Second on the list (primarily because there are only two – yes, two – meaningful releases on this week’s calendar) is the mid-month read of consumer sentiment from the University of Michigan, due Friday. Consumer attitudes are souring, albeit slowly, as high interest costs begin to bite and inflation remains stubbornly implanted in consumers’ psyches. Look for that weakness to continue as multiple headwinds – including a drying up of COVID-era excess savings, renewed student loan obligations and an increasingly uncertain jobs outlook – start to register.

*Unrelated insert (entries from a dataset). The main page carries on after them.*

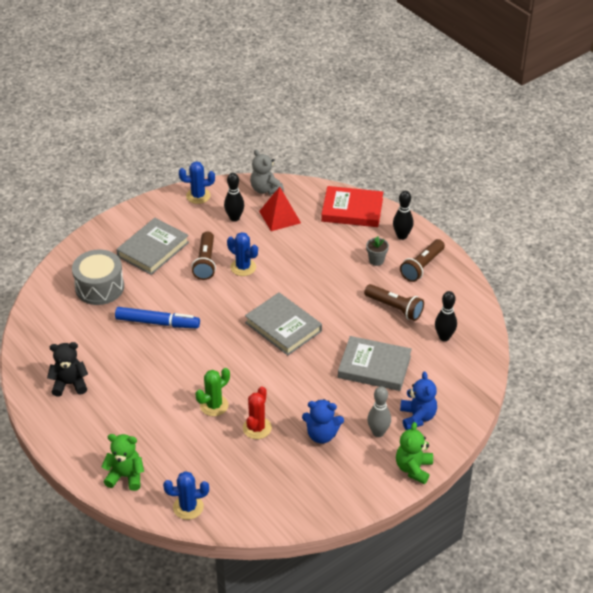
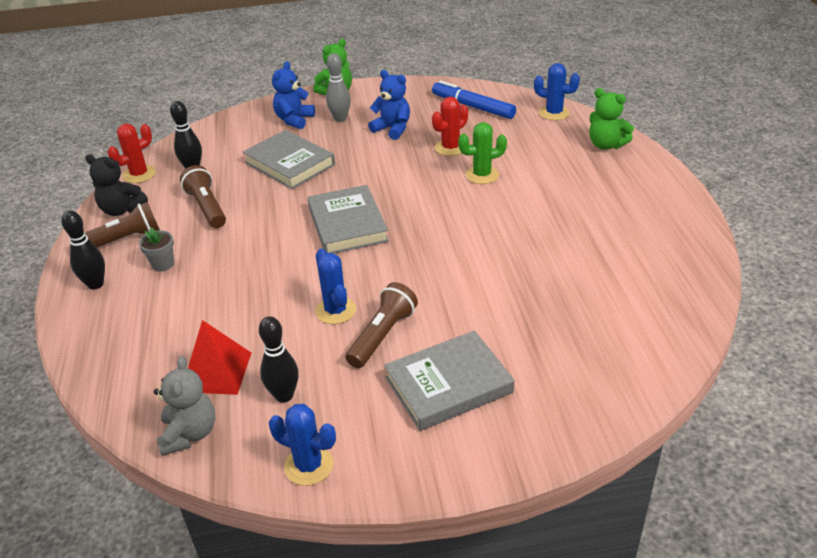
camera: 150 degrees left, 5 degrees down
(69, 384) = (645, 237): black teddy bear -> black teddy bear (121, 210)
(99, 287) = (562, 349): grey drum -> none
(157, 323) = (500, 274): blue marker -> blue marker (473, 107)
(352, 210) = (109, 345): red book -> none
(478, 318) = (139, 174): none -> red cactus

In the political sphere is a potential for increased rhetoric surrounding government shutdown. After Mike Johnson secured the speaker’s chair on October 25, attention immediately turned to resolving the budget impasse that threatened to shut down the government earlier this fall. The issue comes to a head again on November 17, and while the impact of a shutdown may or may not heavily influence markets, it nonetheless remains a risk worth monitoring.
Finally, an active speaking calendar for Federal Reserve officials, including two separate appearances by Chair Powell on both Wednesday and Thursday could sway the debate about the direction of Fed policy and the economy more broadly. Fed officials typically break a self-imposed silence following FOMC week, and the active calendar in the wake of last week’s pause on rates is par for the course. Within the half-dozen or so high-profile Fed speeches on tap for this week, we’ll be on the lookout for any hint that Fed officials are leaning toward a renewal of rate increases in December or that Fed economists are increasingly skeptical of the economy’s ability to land safely.